La Grecia attiva la dottrina di difesa unificata con Cipro e dispiega forze navali e aeree nel Mediterraneo orientale dopo l’attacco con droni contro la base britannica di Akrotiri. La decisione è stata presa dal Consiglio governativo per la sicurezza nazionale (Kysea) e annunciata dal ministro della Difesa greco, Nikos Dendias.
Atene ha inviato due fregate — tra cui la moderna Kimon — e due caccia F-16, mentre ulteriori quattro velivoli sono stati dispiegati per rafforzare la sorveglianza e la deterrenza sull’isola. Una delle unità navali sarà equipaggiata con il sistema anti-drone “Centauros”, progettato per neutralizzare minacce aeree a corto raggio.

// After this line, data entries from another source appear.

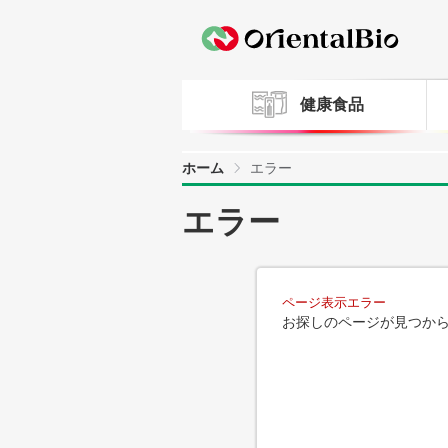
健康食品
ホーム
エラー
エラー
ページ表示エラー
お探しのページが見つか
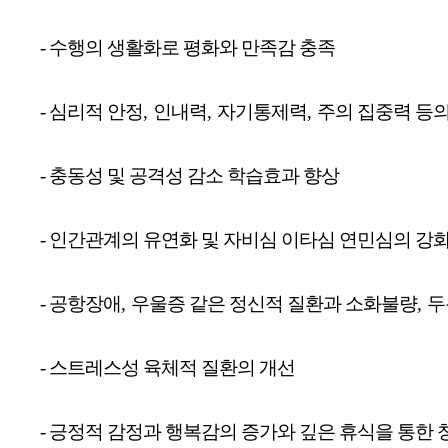
- 수행의 생활화로 평화와 만족감 충족
- 심리적 안정
,
인내력
,
자기통제력
,
주의 집중력 등의
- 충동성 및 공격성 감소 학습효과 향상
- 인간관계의 유연화 및 자비심 이타심 연민심의 강
- 공항장애
,
우울증 같은 정신적 질환과 소화불량
,
두
- 스트레스성 육체적 질환의 개선
- 긍정적 감정과 행복감의 증가와 깊은 휴식을 통한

L’attacco ha colpito la base Raf di Akrotiri, infrastruttura strategica del Regno Unito situata nel sud di Cipro. Dopo l’episodio, Nicosia, Londra, Washington e Atene hanno avviato consultazioni costanti per coordinare la risposta. Secondo fonti governative cipriote, anche la Francia interverrà inviando sistemi anti-missile e anti-drone, oltre a una fregata. Il piano sarebbe stato comunicato dal presidente Emmanuel Macron al presidente cipriota Nikos Christodoulides.
“La Grecia difenderà Cipro con ogni mezzo necessario”, ha dichiarato Dendias, parlando di attacchi “non provocati” contro il territorio cipriota. Londra, al momento, non ha ancora deciso se schierare ulteriori navi da guerra a protezione della base.
L’escalation regionale, legata alle tensioni con l’Iran, accresce i timori per la stabilità del Mediterraneo orientale, dove si concentrano interessi strategici e militari di diverse potenze occidentali.